Willy Bo Richardson (born June 8, 1974) is an American artist regarded as one of many contemporary painters revisiting late Modernism. Describing his paintings as “philosophy in motion,” he paints large scale canvases in vertical fluid strokes, using a non-linear approach. Richardson States, “When 'disruptions' are a norm, perhaps what we are looking for is a loadstone that points towards consistency and quietude. My paintings offer space for peace and contemplation of beauty in the moment.”

== Early life and education ==

Richardson grew up in a creative environment; his father is an artist (painter) and master wood-worker, and his mother was a counselor and founded the first mediation center in Santa Fe.

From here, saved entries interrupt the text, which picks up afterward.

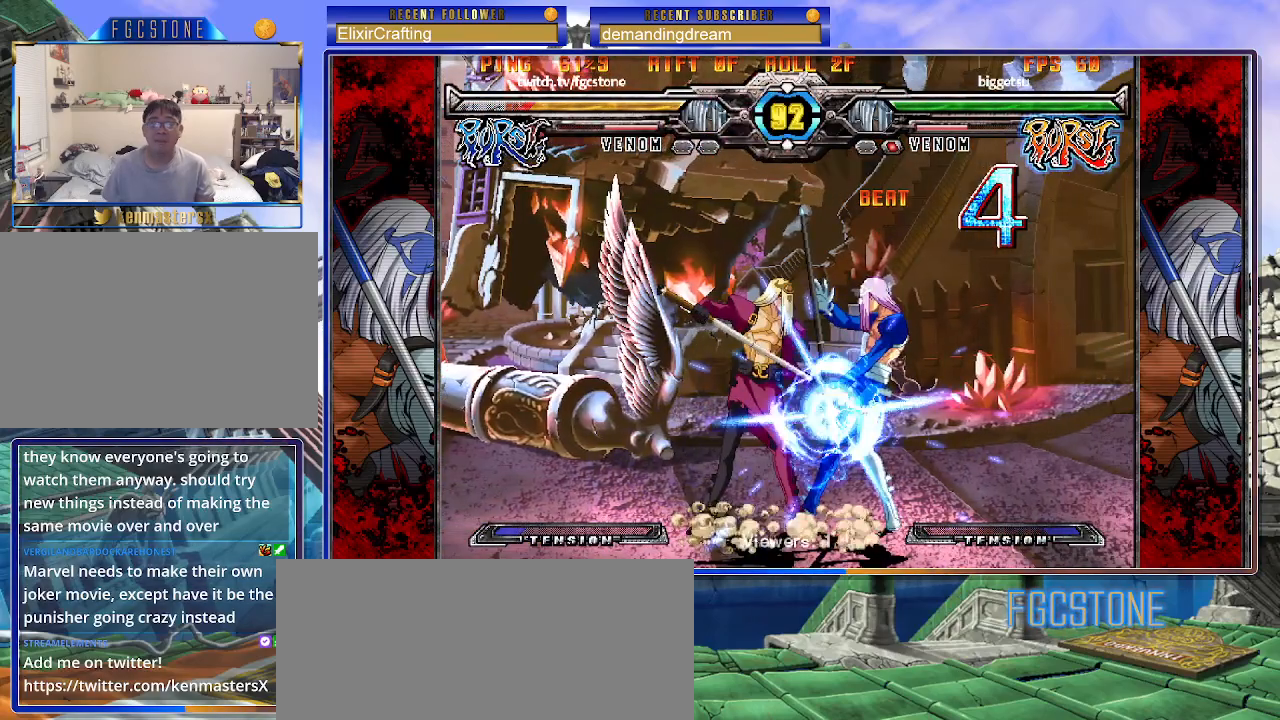
{"buttons": [], "left_stick": "down-right", "events": [[50, "HS", "down"], [200, "HS", "up"], [250, "left_stick", "down-right"]]}
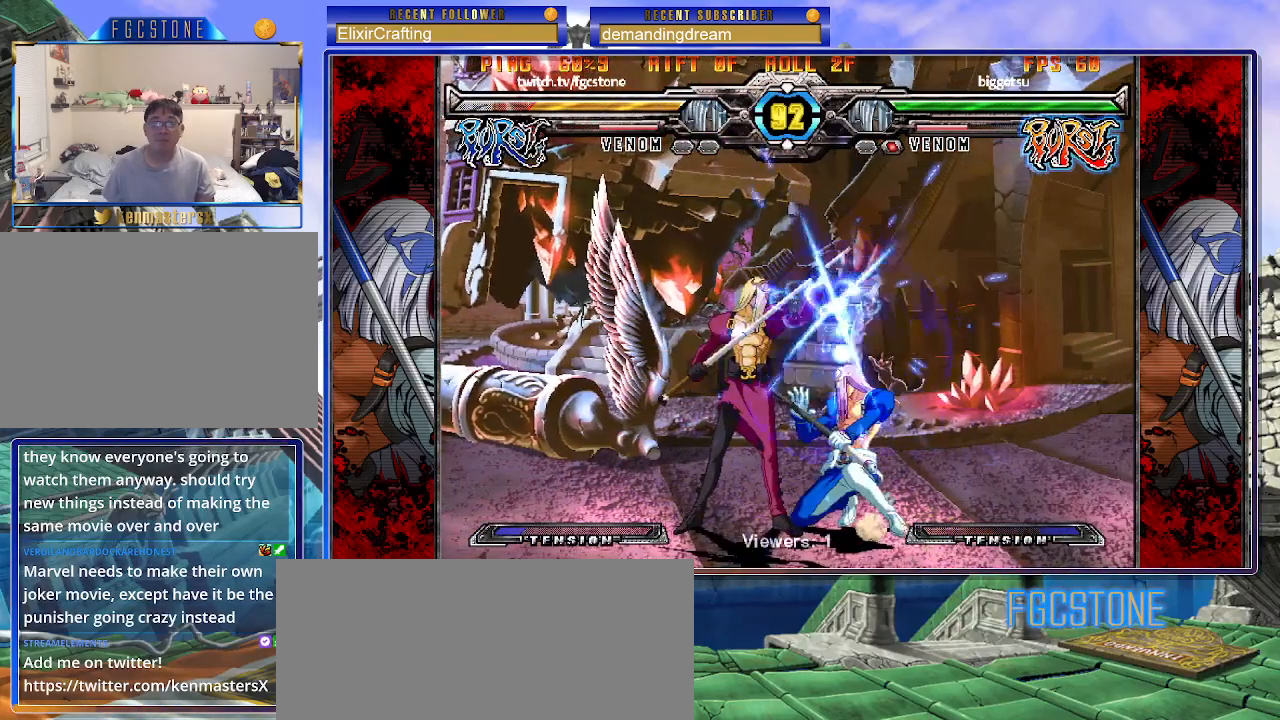
{"buttons": [], "left_stick": "down-right", "events": []}
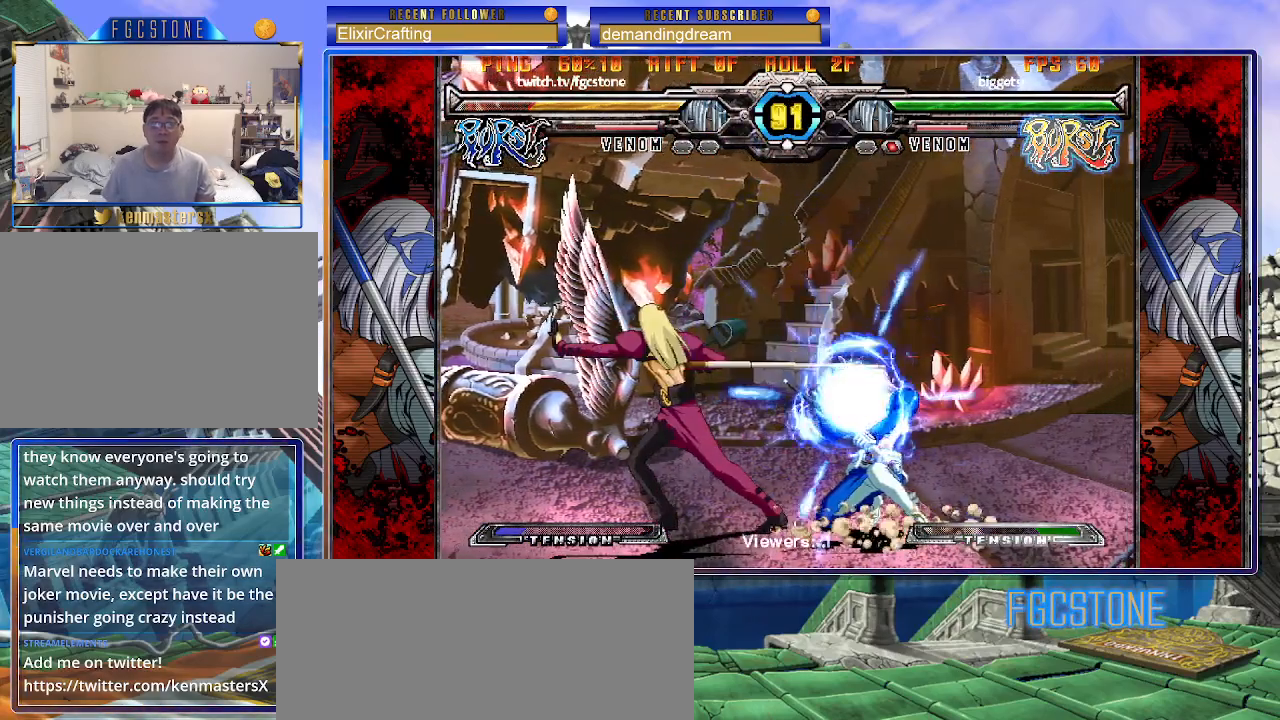
{"buttons": [], "left_stick": "down-right", "events": [[383, "S", "down"], [500, "S", "up"]]}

He studied at UW Madison and received a BA from University of Texas at Austin. While at UT Austin, he counted Peter Saul and Linda Montano among his teachers. Richardson received an MFA at Pratt Institute in Brooklyn in 2000. He and his wife lived in New York City for a decade.

== Career ==

Richardson worked as a painting technician at Cooper Union from 2001-2007. He taught painting and color theory at Santa Fe University of Art and Design from 2009-2016.

He exhibits his paintings internationally. In 2011 his work was included in the exhibition curated by Stephanie Buhmann at Jason McCoy Gallery in New York titled, "70 Years of Abstract Painting – Excerpts". The show assembled works by a selection of modern and contemporary painters, including Cora Cohen, Thomas Nozkowski, Josef Albers, Hans Hofmann and Jackson Pollock. In 2012 he showed a body of work in the exhibition "Watercolors”" at the Phillips de Pury headquarters in Chelsea New York, artists included Alexis Rockman and Eric Fischl.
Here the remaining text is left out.